Alors que des pourparlers sont actuellement en cours à Vienne sur le programme nucléaire iranien, un haut responsable des Forces de défense israéliennes (IDF) a déclaré que ”selon notre évaluation, l’Iran est à un mois de pouvoir enrichir suffisamment d’uranium pour une bombe nucléaire, s’il le décide”.
”Nous devons être préparés militairement”, a-t-il ajouté, précisant que l’armée israélienne a créé une nouvelle direction chargée des questions iraniennes, notamment de ses “activités régionales malveillantes”.
Le responsable militaire s’est exprimé lors d’un briefing en ligne pour les journalistes organisé par la Europe Israel Press Association (EIPA), en compagnie de deux experts de haut niveau qui ont donné leur avis sur la possibilité de revenir au Joint Comprehensive Action Plan of Action (JCPOA), l’accord nucléaire de 2015 entre les puissances mondiales et l’Iran, et sur la manière d’empêcher Téhéran d’acquérir la bombe nucléaire.
Sima Shine, une ancienne haut fonctionnaire du Mossad et actuellement chercheur à l’Institut d’études de sécurité nationale (INSS), le groupe de réflexion le plus influent d’Israël, a déclaré que pour la première fois, l’Iran a commencé à enrichir à 60 %, ce qu’il n’avait jamais fait auparavant.
”Si l’Iran décide d’enrichir à un niveau militaire au-delà de 90%, il aura suffisamment de matière fissile pour un premier dispositif nucléaire dans trois semaines”, a-t-elle déclaré.
”Plus le programme progresse, plus la tentation est grande de ne pas revenir à l’accord nucléaire et d’atteindre le seuil de la capacité nucléaire”, a-t-elle ajouté.
”Avec le fait que depuis février, l’Iran ne permet pas aux inspecteurs de l’AIEA de se rendre sur certains sites, nous ne savons pas ce qui se passe en Iran avec toute cette quantité d’uranium enrichi. Utilisent-ils un endroit secret où ils peuvent enrichir jusqu’à 90 % ?
”C’est la raison pour laquelle nous entendons non seulement les Israéliens et les Américains mais aussi les Britanniques et les Français parler du fait que nous perdons du temps, que le temps est compté et que quelque chose devrait se passer : soit l’Iran décide de revenir en arrière, soit il y aura une rupture dans les négociations, même si aucune partie ne le déclarera formellement. Bien sûr, les États-Unis veulent la solution diplomatique et ils la laisseront toujours ouverte. C’est également une partie de la raison pour laquelle l’Iran pense et croit que lorsqu’il décide de revenir en arrière, il peut le faire parce que l’autre partie souhaite une solution diplomatique politique”, a ajouté l’expert de l’Iran.

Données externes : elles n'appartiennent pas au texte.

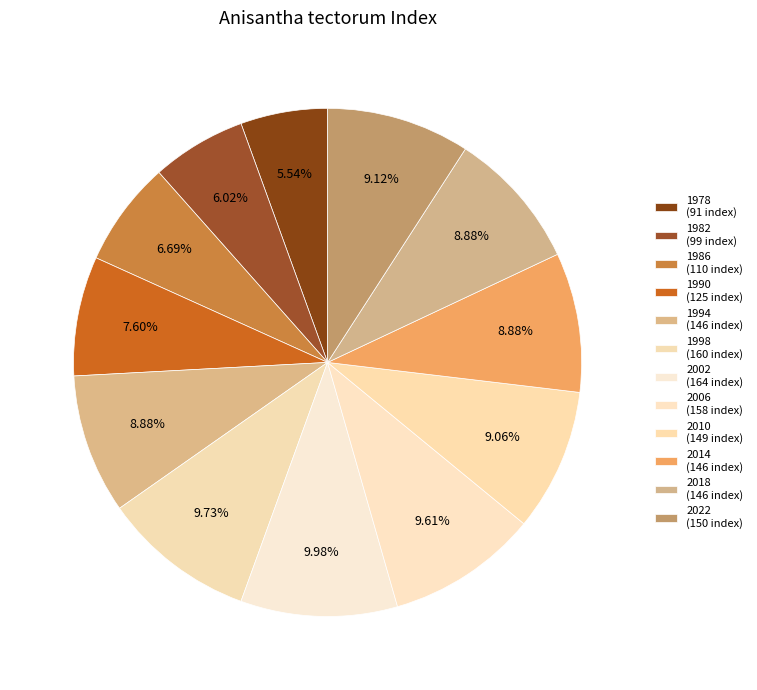

How many segments does this pie chart have?

12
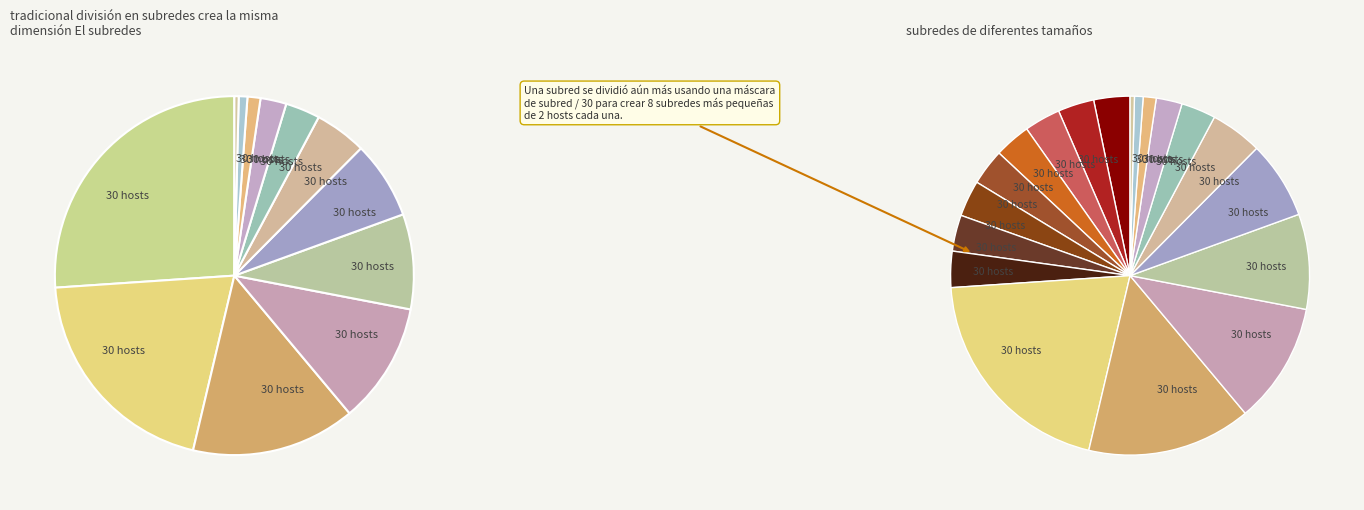

How many segments does this pie chart have?

12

Du point de vue d’Israël, Sima Shine a souligné que ”la perception de la menace est très différente de la perception de la menace en Europe et bien sûr à Washington”.

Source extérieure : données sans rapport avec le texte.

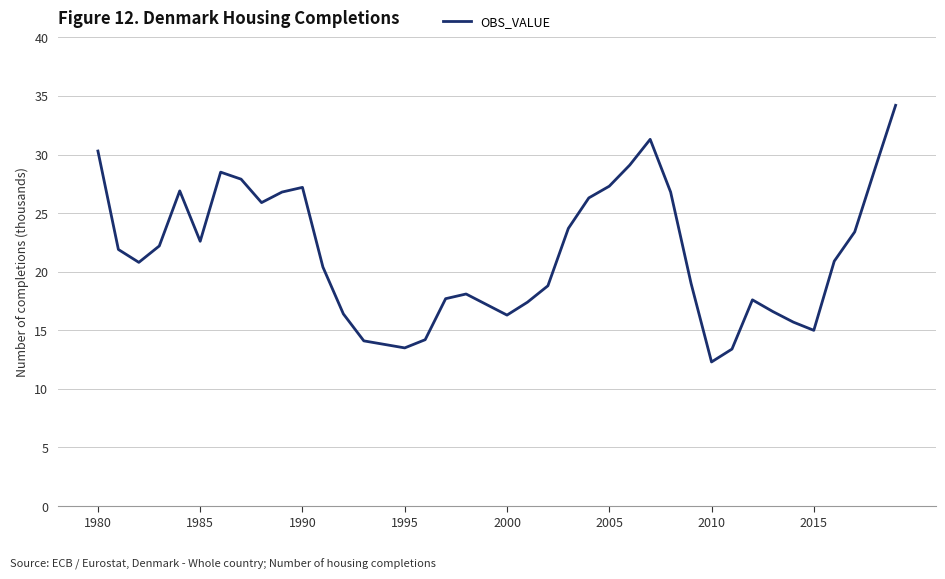

How many distinct data groups are displayed?

1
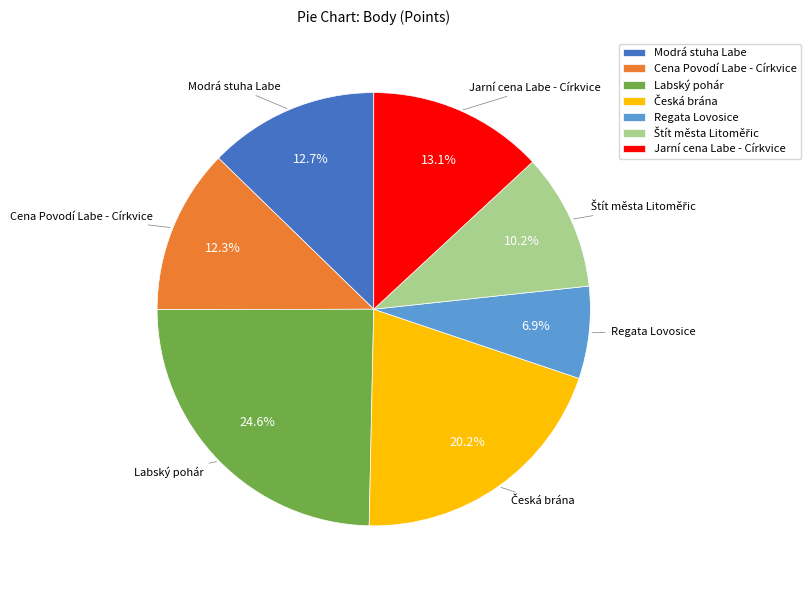

Which slice is the smallest?

Regata Lovosice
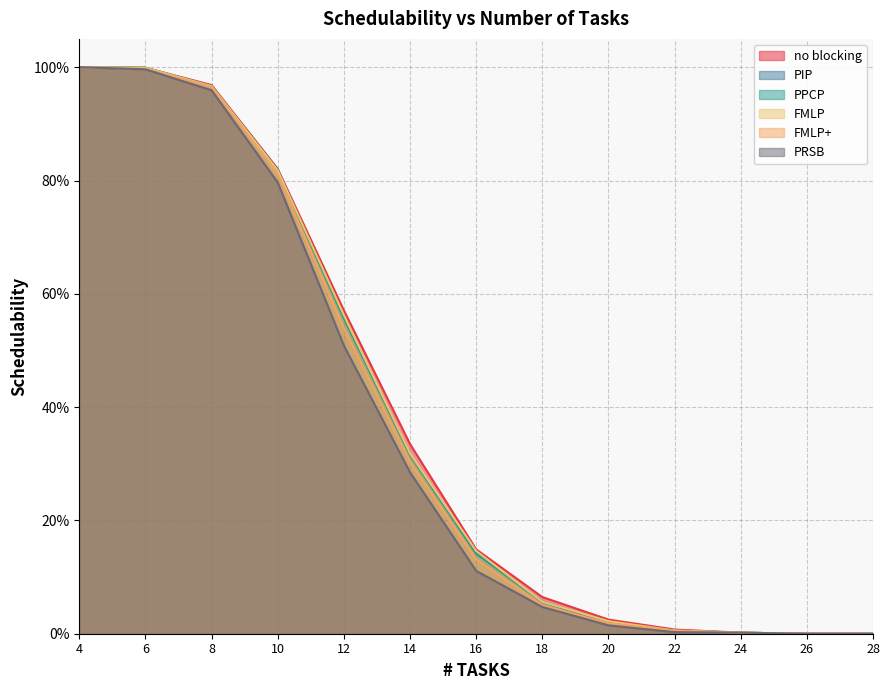

What is the sum of all PPCP values?

4.9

”Pour Israël, c’est une question d’urgence alors que les Etats-Unis pensent qu’il y a encore assez de temps pour permettre à la voie diplomatique de montrer à tous qui est à blâmer pour ne pas revenir à l’accord”, a-t-elle dit.
Sima Shine a déclaré qu’aucun des scénarios actuellement en discussion à Vienne n’était bon pour Israël et qu’un retour au JCPOA était le moins mauvais. Mais si cela ne se produit pas – ce qui est le scénario le plus probable à l’heure actuelle – une décision sur l’opportunité d’utiliser la force militaire sera sur la table, a-t-elle dit.
“Il n’y a pas de bonnes solutions. Je suggère donc de revenir au scénario le moins mauvais, qui est un retour au JCPOA”, a-t-elle déclaré.
Bruno Tertrais, directeur adjoint de la Fondation pour la recherche stratégique (FRS), le principal groupe de réflexion en France sur les questions de sécurité internationale, a qualifié d’improbable le retour de toutes les parties au JCPOA. ”Quiconque pense que le JCPOA peut être sauvé se fait des illusions, car la dimension militaire du programme nucléaire iranien est très avancée. L’Iran s’approche de la capacité d’armement à la vitesse de l’éclair. Le JCPOA est mort et ne peut être ressuscité”, a-t-il déclaré.
Pour lui, seul un accord dit “moins pour moins” est réaliste. Pour les experts, cela signifie une levée partielle des sanctions. En échange, toutefois, l’Iran devrait s’engager à réduire ou au moins à arrêter son enrichissement d’uranium, ce qu’il n’a pas fait au cours de l’année écoulée.